Using the data beneath this instruction, retype only the lines from the one that contains "2020-12: 1740 -> 1805.6" down to the one that contains "BidVolume1=3, 13:43b: 14700 -> 14703", both included, exactly as they appear.

*** Opening LISTED RECORDS ***

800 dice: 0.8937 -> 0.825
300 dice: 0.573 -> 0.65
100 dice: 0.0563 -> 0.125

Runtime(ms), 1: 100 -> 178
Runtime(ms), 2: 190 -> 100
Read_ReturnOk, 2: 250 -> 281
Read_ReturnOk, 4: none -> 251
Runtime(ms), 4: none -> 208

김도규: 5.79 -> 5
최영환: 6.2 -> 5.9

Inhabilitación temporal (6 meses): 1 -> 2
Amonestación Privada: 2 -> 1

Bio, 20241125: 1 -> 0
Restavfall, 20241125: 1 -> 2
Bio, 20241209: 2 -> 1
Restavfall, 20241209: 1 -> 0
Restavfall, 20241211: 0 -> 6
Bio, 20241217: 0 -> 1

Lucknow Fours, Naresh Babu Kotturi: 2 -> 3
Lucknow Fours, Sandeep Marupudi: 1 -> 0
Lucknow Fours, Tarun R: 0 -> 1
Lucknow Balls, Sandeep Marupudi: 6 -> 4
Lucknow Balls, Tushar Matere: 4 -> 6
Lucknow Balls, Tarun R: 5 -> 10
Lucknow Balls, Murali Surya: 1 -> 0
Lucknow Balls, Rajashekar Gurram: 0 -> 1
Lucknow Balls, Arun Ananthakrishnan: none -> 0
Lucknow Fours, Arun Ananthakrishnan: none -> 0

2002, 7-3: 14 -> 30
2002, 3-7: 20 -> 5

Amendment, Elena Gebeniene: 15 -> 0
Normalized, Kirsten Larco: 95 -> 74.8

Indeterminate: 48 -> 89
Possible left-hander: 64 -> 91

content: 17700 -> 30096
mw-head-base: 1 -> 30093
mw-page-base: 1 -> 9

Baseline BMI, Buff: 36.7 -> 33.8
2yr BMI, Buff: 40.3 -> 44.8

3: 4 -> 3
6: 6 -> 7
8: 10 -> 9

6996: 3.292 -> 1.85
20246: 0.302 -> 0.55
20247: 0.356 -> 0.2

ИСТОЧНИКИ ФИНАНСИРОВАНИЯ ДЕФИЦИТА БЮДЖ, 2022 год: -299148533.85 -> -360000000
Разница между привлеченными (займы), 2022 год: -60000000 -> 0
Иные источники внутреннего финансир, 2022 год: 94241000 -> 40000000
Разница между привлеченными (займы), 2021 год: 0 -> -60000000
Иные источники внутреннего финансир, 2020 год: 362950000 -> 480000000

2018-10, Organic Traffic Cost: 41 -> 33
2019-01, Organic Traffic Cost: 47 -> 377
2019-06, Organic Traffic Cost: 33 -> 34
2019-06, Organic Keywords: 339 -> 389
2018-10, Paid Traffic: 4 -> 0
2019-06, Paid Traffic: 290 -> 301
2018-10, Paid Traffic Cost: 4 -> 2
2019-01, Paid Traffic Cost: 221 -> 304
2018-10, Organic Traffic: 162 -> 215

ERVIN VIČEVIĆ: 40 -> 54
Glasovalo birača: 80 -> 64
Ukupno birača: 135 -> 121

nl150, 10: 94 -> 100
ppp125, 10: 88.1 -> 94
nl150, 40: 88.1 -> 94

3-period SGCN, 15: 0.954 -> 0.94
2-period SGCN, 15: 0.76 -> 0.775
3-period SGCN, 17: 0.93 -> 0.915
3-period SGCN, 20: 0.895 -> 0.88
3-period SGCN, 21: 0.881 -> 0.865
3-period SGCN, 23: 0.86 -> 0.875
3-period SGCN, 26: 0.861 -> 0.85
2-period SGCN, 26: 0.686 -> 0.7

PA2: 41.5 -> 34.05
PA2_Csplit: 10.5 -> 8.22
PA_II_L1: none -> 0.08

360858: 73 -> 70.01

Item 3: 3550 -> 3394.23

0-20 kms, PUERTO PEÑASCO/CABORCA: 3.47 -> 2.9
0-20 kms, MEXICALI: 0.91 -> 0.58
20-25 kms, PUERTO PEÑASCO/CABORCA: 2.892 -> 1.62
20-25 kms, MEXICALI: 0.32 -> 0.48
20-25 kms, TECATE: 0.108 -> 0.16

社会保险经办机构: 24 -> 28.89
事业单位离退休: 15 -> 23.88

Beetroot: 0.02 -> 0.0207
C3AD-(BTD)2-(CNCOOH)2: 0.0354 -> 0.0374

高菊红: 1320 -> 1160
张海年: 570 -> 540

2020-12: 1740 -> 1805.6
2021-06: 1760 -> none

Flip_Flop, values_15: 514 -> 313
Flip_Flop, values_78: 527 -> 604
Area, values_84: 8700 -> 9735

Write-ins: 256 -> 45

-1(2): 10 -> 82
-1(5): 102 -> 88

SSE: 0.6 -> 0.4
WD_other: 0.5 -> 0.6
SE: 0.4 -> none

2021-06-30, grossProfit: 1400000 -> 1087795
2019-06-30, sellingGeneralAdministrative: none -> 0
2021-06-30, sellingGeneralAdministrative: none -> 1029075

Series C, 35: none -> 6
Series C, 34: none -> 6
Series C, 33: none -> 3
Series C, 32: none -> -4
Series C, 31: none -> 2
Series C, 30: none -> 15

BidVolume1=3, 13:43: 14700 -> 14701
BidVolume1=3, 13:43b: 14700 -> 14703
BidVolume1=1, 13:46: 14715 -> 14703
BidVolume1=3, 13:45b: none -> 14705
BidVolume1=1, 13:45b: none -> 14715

*** Closing LISTED RECORDS ***

RESPONSE:
2020-12: 1740 -> 1805.6
2021-06: 1760 -> none

Flip_Flop, values_15: 514 -> 313
Flip_Flop, values_78: 527 -> 604
Area, values_84: 8700 -> 9735

Write-ins: 256 -> 45

-1(2): 10 -> 82
-1(5): 102 -> 88

SSE: 0.6 -> 0.4
WD_other: 0.5 -> 0.6
SE: 0.4 -> none

2021-06-30, grossProfit: 1400000 -> 1087795
2019-06-30, sellingGeneralAdministrative: none -> 0
2021-06-30, sellingGeneralAdministrative: none -> 1029075

Series C, 35: none -> 6
Series C, 34: none -> 6
Series C, 33: none -> 3
Series C, 32: none -> -4
Series C, 31: none -> 2
Series C, 30: none -> 15

BidVolume1=3, 13:43: 14700 -> 14701
BidVolume1=3, 13:43b: 14700 -> 14703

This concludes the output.